A policeman's lot: meet ENO favourite Sir John Tomlinson
16th February 2017 in News
We talk to ENO favourite Sir John Tomlinson about his forthcoming appearance as Sergeant of Police in our first revival of Mike Leigh’s swashbuckling staging of The Pirates of Penzance.
We are delighted that you are singing in The Pirates of Penzance, what are you looking forward to most about returning to ENO?
I have such a long association with the company, since 1974, I think. I have sung almost 50 roles and many hundreds of performances at the Coliseum and on tour for ENO. Back in the 70s I was a member of the Ensemble – wonderful years! It’s great to get back to a Company where I have so many friends; I love the building and I love the audience. Der Rosenkavalier in 2012 was my last opera at ENO: Baron Ochs is indeed great fun but so is the Sergeant of Police, and I look forward to it. I didn’t actually see Pirates last time but it’s great to be in a Mike Leigh production – I have much admiration for him.
You are a world-class opera singer, best known for singing Wagner, Verdi and Strauss, though you have also sung Handel and Mozart and much Sullivan in your early career. Are you a Gilbert & Sullivan fan? And does your approach to a role differ depending on the repertoire?
I am a Gilbert & Sullivan fan and was brought up on it. I have many memories from my early childhood in Oswaldtwistle – my father singing the Bos’un in HMS Pinafore, my brother as Pish Tush and my sister Yum Yum in The Mikado. We’d often sing round the piano at home. That was where my life as a singer started. Now, a few decades later, my approach to all roles is the same – you prepare thoroughly with discipline; then once in the rehearsal room you get to know the character – think like them, walk in their shoes, slowly getting into the role. I haven’t sung many Gilbert & Sullivan parts: just the Sergeant, Pooh Bah in The Mikado, and Private Willis in Iolanthe with Anne Collins as the Fairy Queen here at ENO in 1971.
You previously sang the role of Sergeant of Police with Manchester University Gilbert & Sullivan Society in 1966. What will you bring to the role this time around?
That is amazingly 51 years ago! It’s the only performance I have ever done of the role – so it’s had time to mature! Exactly what I’ll bring to it – at this stage I don’t know. I have to work with the singers, director, conductor and we’ll see where it goes. It appears a straightforward character but there is often a degree of stylisation with Gilbert & Sullivan. Gilbert’s words are absolutely wonderful and witty, Sullivan’s music goes perfectly with them – his music was at its best in these comic operas, and they have certainly stood the test of time.

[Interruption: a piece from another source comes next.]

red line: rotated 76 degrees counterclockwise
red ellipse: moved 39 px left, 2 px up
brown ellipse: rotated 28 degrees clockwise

You have said that you like to give back when working with young singers. What advice might you give to fellow Pirates cast members and ENO Harewood Artists Soraya Mafi and David Webb?

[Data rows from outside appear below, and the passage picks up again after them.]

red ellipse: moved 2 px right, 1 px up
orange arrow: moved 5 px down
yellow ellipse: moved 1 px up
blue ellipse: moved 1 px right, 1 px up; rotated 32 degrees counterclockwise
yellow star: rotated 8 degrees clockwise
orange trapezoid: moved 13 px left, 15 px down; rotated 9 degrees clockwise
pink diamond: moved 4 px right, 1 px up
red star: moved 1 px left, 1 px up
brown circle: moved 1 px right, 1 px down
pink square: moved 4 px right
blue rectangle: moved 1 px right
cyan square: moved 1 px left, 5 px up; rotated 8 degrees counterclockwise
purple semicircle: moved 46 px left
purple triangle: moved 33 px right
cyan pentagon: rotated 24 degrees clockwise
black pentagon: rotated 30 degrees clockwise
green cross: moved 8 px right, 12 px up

There’ll be much to talk about – singing, performance, being on stage, text, singing beautifully, and the vocal technique, which are so important for sustaining a long career. If you sing beautifully your voice works naturally and won’t deteriorate. I do many masterclasses with young singers and regard it as a duty, as someone who has been in the business a long time, to give something back. Each singer is unique and you can never predict what each singer will bring. It will depend on their strengths and weaknesses. I encourage the strengths and then work on what needs developing. The advice comes from their needs and situation rather than me giving a list of dogmatic rules!

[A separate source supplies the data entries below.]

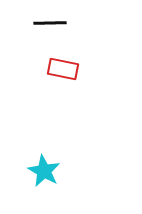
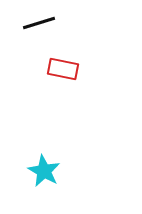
black line: moved 11 px left; rotated 16 degrees counterclockwise
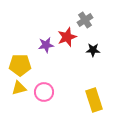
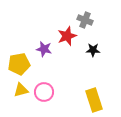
gray cross: rotated 35 degrees counterclockwise
red star: moved 1 px up
purple star: moved 2 px left, 4 px down; rotated 21 degrees clockwise
yellow pentagon: moved 1 px left, 1 px up; rotated 10 degrees counterclockwise
yellow triangle: moved 2 px right, 2 px down
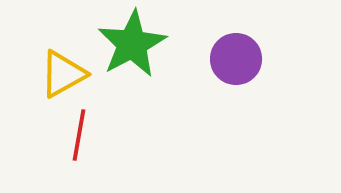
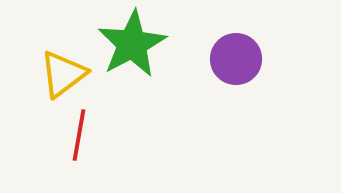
yellow triangle: rotated 8 degrees counterclockwise
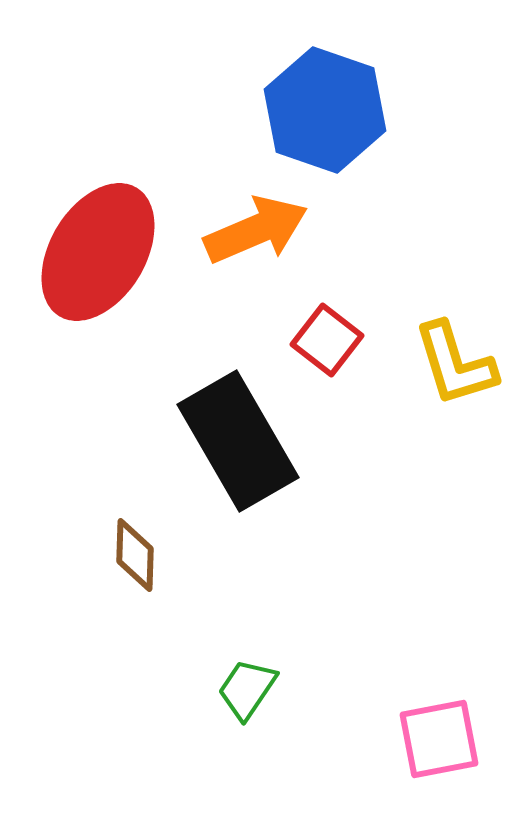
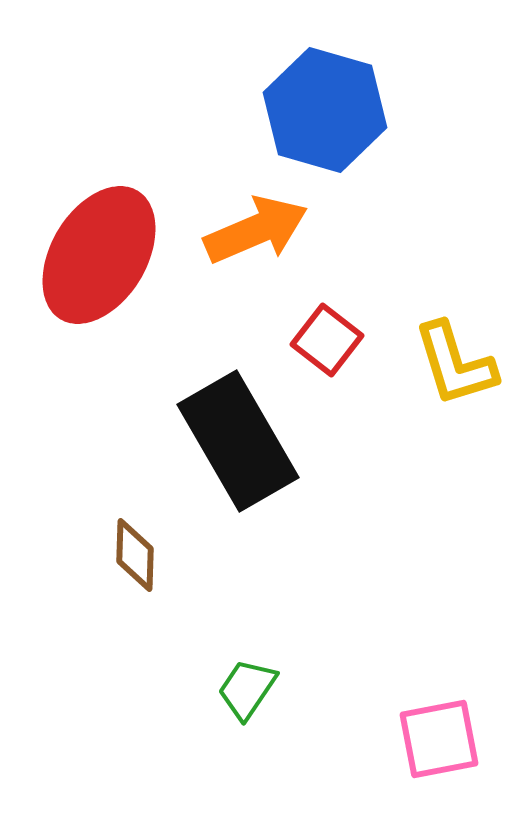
blue hexagon: rotated 3 degrees counterclockwise
red ellipse: moved 1 px right, 3 px down
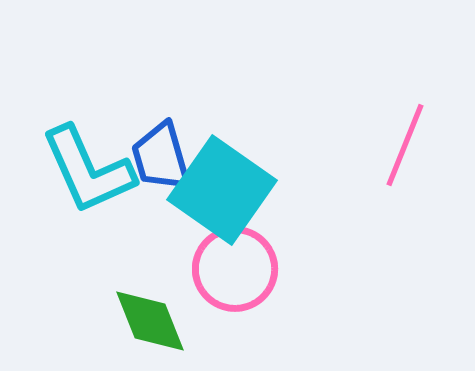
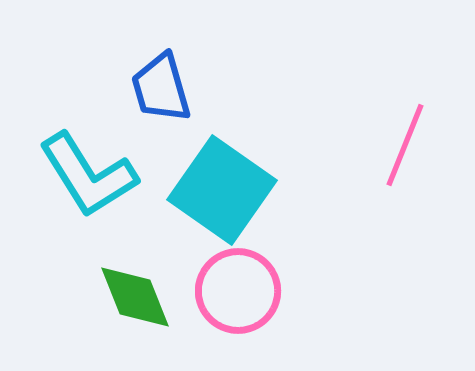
blue trapezoid: moved 69 px up
cyan L-shape: moved 5 px down; rotated 8 degrees counterclockwise
pink circle: moved 3 px right, 22 px down
green diamond: moved 15 px left, 24 px up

With a career spanning over forty years, do you have a favourite role? Are there any roles that you would still like to tackle?
Composers are writing new roles for me these days: most recently Thomas Adès in The Exterminating Angel (this season at the Met and Covent Garden); Brett Dean in Hamlet for Glyndebourne this summer; Henze wrote Opfergang for me a few years ago; Harrison Birtwistle the great Gawain and Minotaur, and now John Casken is writing Kokoshka for me. This is a stage of my career that I hadn’t expected. I love modern music – the adventure and the challenge of it; it’s invigorating and it keeps me young. As regards standard repertoire, I have done so many great roles – Hans Sachs, Baron Ochs, Boris Godunov, Bluebeard, John Claggart, Hagen… I am a bass and never expected to be doing bass baritone roles such as Wotan, which is certainly the greatest role I have ever sung. It’s something that Daniel Barenboim insisted I look at; it turned out to be a great success and I went on to do it for twenty years! I’ve done far, far more in my career than I ever expected to.
You have always been an amazing champion of ENO’s work – being an ENO Friend and Legacy Ambassador, as well as supporting our annual Gala this year – thank you! Can you tell us why ENO is so close to your heart?
ENO is our national company and it’s very special. It was Lilian Baylis’s idea that we sing in English – the language of our audience – and that can be extremely intimate and compelling. In Parsifal five years ago, the long narrations felt as though I was speaking personally with the audience. With international opera, singing in the original language is beautiful but not always as intimate. The best way to prepare a role in fact is to learn it in its original language, but then from an acting point of view, to perform it first in English. When it’s your own language and the language of the audience – it’s a very honest, genuine and convincing portrayal.